## TEXT UNDER STUDY

As a result of the private placement, the Company believes it will evidence compliance with
the shareholders equity requirement for continued listing on The NASDAQ Capital Market as of the
quarter and year ended December 31, 2005. Specifically, the Company expects to report
shareholders equity of approximately $3 million as of that date, which is in excess of the $2.5
million minimum requirement set forth in NASDAQ Marketplace Rule 4320(e)(2)(B). As previously
disclosed, as of the quarter and nine month period ended September 30, 2005, the Company failed to
satisfy the $2,500,000 shareholders equity requirement for continued listing on The NASDAQ Capital
Market. The Company presented its plan to regain compliance with that requirement at a hearing
before the NASDAQ Listing Qualifications Panel on December 15, 2005. The Company has not yet
received a formal decision from the Panel as a result of the hearing and, until such time as the
Panel deems the Company in compliance with the NASDAQ listing criteria, the Company can provide no
assurances that the Panel will determine to continue the Companys listing on The NASDAQ Capital
Market.
Pursuant to the Subscription Agreement, the Company also issued warrants to purchase an
aggregate of approximately 9 million ADS to the Investors in substantially the form filed herewith as Exhibit
10.02 (the Warrants). The Warrants have an exercise price of $0.37 per share and are exercisable
from June 29, 2005 until December 29, 2010.
The Company also entered into a Registration Rights Agreement, dated December 29, 2005 and
filed herewith as Exhibit 10.03 (the Registration Rights Agreement) with the Investors, pursuant
to which the Company agreed to file a registration statement with the Securities and Exchange
Commission on or before January 15, 2006 covering the resale of (i) the ADSs issued to the
Investors upon exchange of the Preferred Stock under the Subscription Agreement and (ii) the ADSs
issuable upon exercise of the Warrants (collectively, the Registrable Securities).
The foregoing is a summary of the terms and conditions of the Subscription
Agreement, Warrants and Registration Rights Agreement and does not purport to be complete. The
foregoing is also qualified in its entirety by reference to the Subscription Agreement, form of
Warrant and Registration Rights Agreement, copies of which are filed as exhibits to this Current
Report on Form 8-K and are incorporated herein by reference.

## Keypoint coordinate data
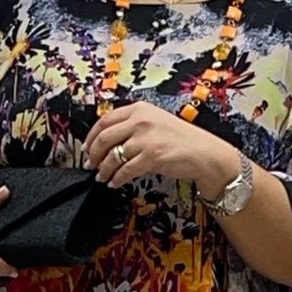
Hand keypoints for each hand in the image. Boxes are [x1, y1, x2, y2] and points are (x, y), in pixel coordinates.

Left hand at [83, 104, 236, 201]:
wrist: (204, 153)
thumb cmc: (182, 140)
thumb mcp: (156, 122)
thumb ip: (134, 125)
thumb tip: (110, 140)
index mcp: (140, 109)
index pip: (105, 120)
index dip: (91, 136)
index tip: (87, 147)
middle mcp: (141, 120)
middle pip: (104, 137)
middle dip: (94, 154)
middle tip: (91, 164)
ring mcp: (146, 138)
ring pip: (112, 156)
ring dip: (104, 170)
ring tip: (102, 177)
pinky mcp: (151, 156)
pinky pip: (125, 170)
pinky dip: (117, 179)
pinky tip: (115, 183)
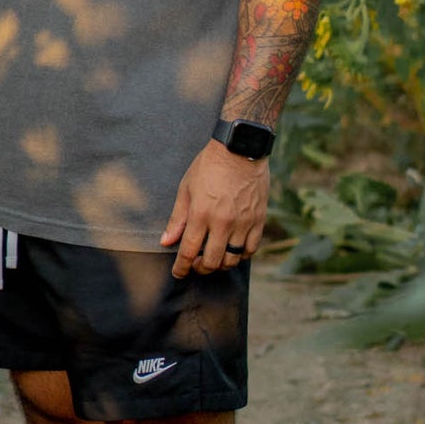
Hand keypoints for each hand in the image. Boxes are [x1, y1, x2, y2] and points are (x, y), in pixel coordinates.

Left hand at [160, 139, 268, 278]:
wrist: (240, 150)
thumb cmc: (209, 167)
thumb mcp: (186, 189)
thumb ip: (177, 219)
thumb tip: (166, 242)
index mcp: (201, 214)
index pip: (189, 251)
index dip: (181, 268)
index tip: (178, 273)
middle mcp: (223, 222)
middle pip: (212, 261)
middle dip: (200, 269)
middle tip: (196, 265)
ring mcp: (243, 222)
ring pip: (232, 259)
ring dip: (220, 264)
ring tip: (213, 259)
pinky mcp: (258, 220)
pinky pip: (251, 249)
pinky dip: (240, 255)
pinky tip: (233, 251)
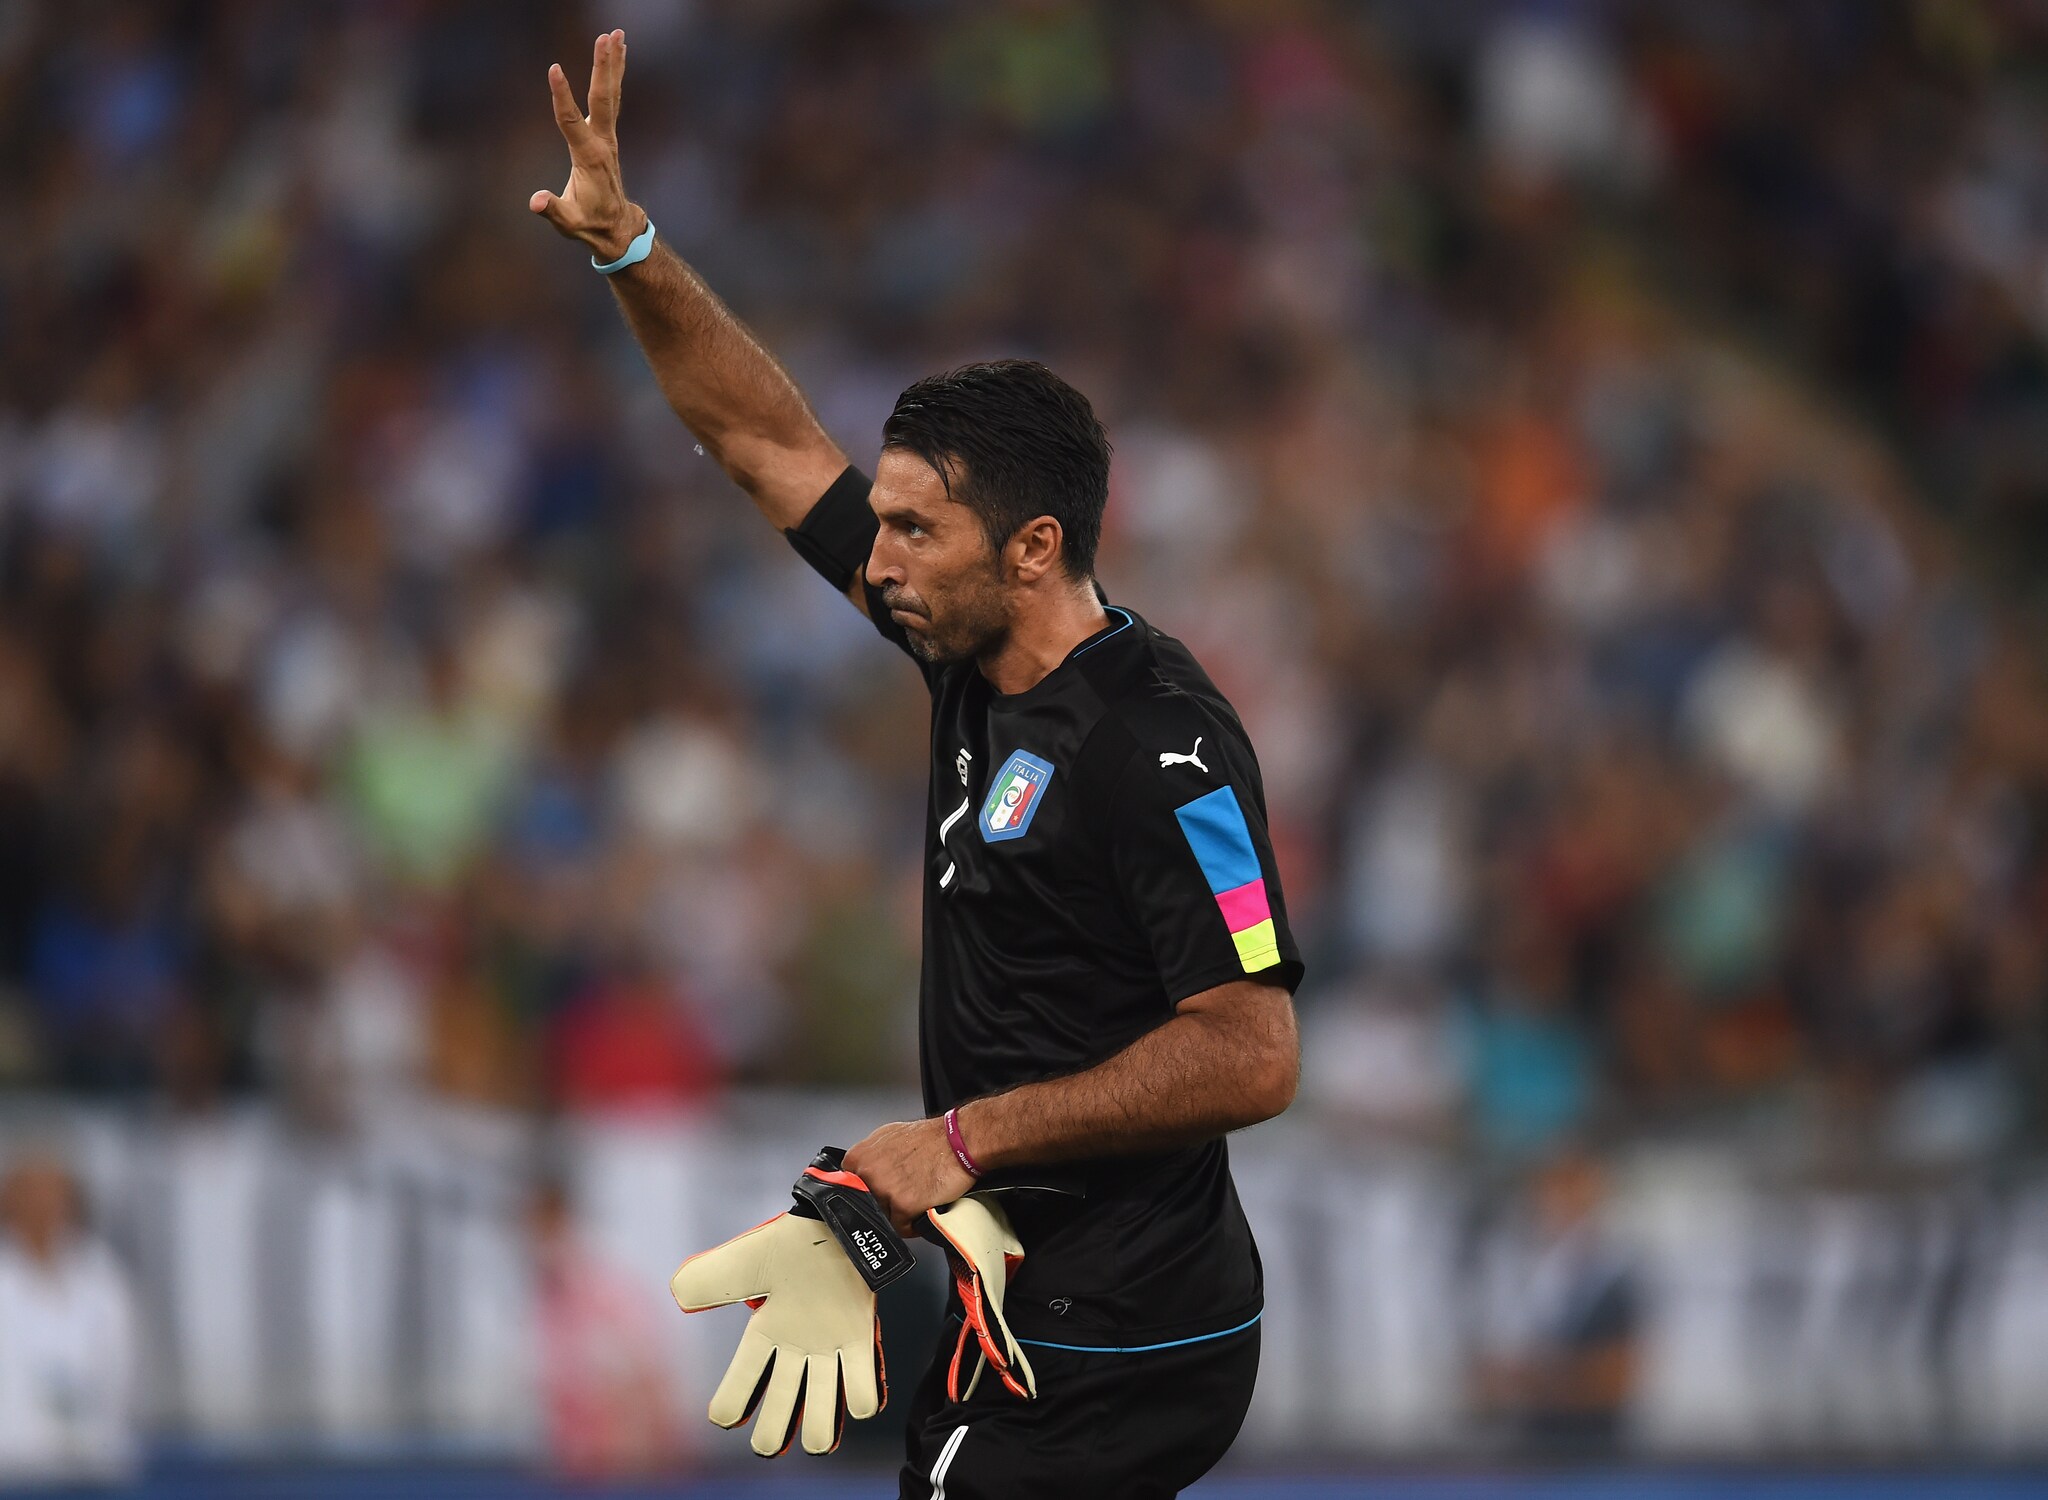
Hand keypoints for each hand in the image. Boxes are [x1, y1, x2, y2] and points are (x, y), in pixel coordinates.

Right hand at [530, 30, 643, 260]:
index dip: (561, 96)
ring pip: (611, 93)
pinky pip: (612, 99)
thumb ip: (552, 210)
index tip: (553, 69)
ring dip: (613, 63)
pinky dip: (614, 75)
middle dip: (602, 67)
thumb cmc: (588, 223)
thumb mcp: (568, 222)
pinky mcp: (608, 134)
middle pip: (603, 98)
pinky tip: (617, 54)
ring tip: (615, 34)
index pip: (571, 121)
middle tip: (605, 37)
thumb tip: (536, 202)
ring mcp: (608, 136)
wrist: (616, 227)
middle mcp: (603, 141)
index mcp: (589, 157)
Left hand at [843, 1118, 972, 1234]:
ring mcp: (883, 1190)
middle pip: (866, 1205)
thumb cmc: (930, 1138)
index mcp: (859, 1157)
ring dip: (899, 1215)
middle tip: (901, 1194)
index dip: (868, 1193)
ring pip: (883, 1218)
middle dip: (883, 1204)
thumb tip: (859, 1173)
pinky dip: (913, 1224)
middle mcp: (867, 1172)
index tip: (876, 1196)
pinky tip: (922, 1208)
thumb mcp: (888, 1136)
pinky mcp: (902, 1205)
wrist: (958, 1142)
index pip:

## WHAT YOU SHOULD DO
List, in order of appearance, every dollar amount given in the excerpt on the private placement and NASDAQ listing compliance above.

## WRITTEN SOLUTION
$3 million; $2.5 million; $2,500,000; $0.37